In a Jan. 20, 2017 interview with Vancouver’s TSN 1040, then-NBC Sports hockey writer Mike Halford noted the aging Sedins still weren’t receiving the respect they deserved. He suggested it could be because they were the face of a team that, during its glory years at the turn of this decade, was among the most despised in the league.
Halford felt that was unfair to the Sedins, speculating there would be a lot of soul-searching among pundits when the twins retired. Judging by the plaudits they’re receiving of late, it appears the contemplation has begun.
This isn’t to imply that the Sedins were precious little snowflakes who never should’ve been challenged or subjected to a critical word. Over the years, many great NHL players faced their fair share of silly name-calling and trash-talking. However, the disrespect the Sedins encountered seemed more strident and enduring.
Perhaps, as Halford suggested, it’s because they were the twin stars of a once-dominant and reviled Canucks club. The Sedins, however, had little to do with it. Yes, they did at times draw penalties by diving, though they were no worse at it than several of their contemporaries. Besides, it was physical players and agitators such as Ryan Kesler, Kevin Bieksa, Alex Burrows and Maxime Lapierre who were largely responsible for the club’s reputation back then.
Maybe it’s because the Sedins are from Sweden, a source of puzzling derision for some North American players, fans and pundits dating back to the mid-1970s, when Toronto Maple Leafs Hall-of-Fame defenseman Borje Salming was targeted as a “Chicken Swede”.
Perhaps it’s their low-key personalities.
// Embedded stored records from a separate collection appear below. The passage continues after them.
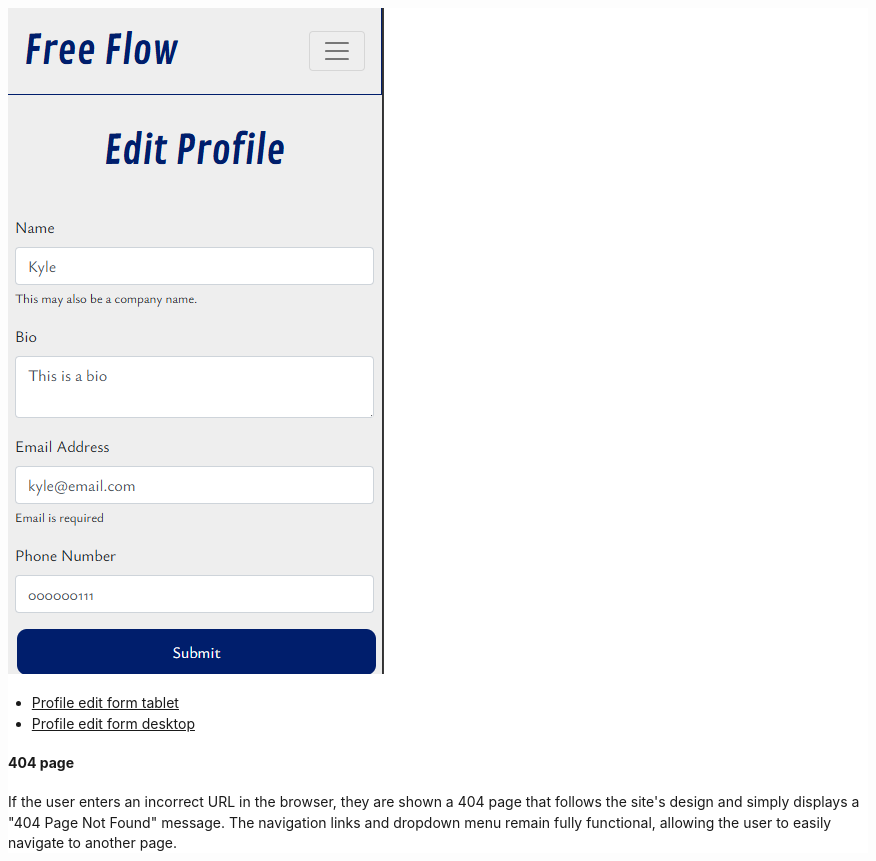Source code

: ![Profile edit form mobile](/docmedia/screenshots/edit-profile-mob.png)

- [Profile edit form tablet](/docmedia/screenshots/edit-profile-tab.png)
- [Profile edit form desktop](/docmedia/screenshots/edit-project-desk.png)

#### 404 page
If the user enters an incorrect URL in the browser, they are shown a 404 page that follows the site's design and simply displays a "404 Page Not Found" message. The navigation links and dropdown menu remain fully functional, allowing the user to easily navigate to another page.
Nothing ever seemed to really bother them. Opposing players would get in their faces with taunts, threats, punches and high sticks and the twins simply wouldn’t engage. In a sport that still prides itself on its rough-and-tumble image, the Sedins’ unwillingness to take part in such antics cast them into a sometimes harsh spotlight.
Maybe it’s because they’re almost inseparable identical twins who share an uncanny on-ice chemistry that baffles their critics. Or perhaps it’s jealousy. After all, any team would be lucky to have a player as talented as one of the Sedins. Having two perhaps seemed a little unfair for some Canucks’ opponents. The rise of social media over the past decade also seemed to fan the flames of spite.
Whatever the reason behind the years of crude taunts and cheap shots, the Sedins rose above it all with a class and dignity deserving of respect and admiration. They took their lumps and kept playing at a high level. They never lost sight of the fact that the purpose of hockey is outscoring your opponent. For 17 seasons, few players did it better or with more consistency than Daniel and Henrik Sedin.
The Sedins will never get their names on the Stanley Cup as players. Their places in hockey history, however, will be forever enshrined in the Hockey Hall of Fame, perhaps as early as their first year of eligibility in 2021.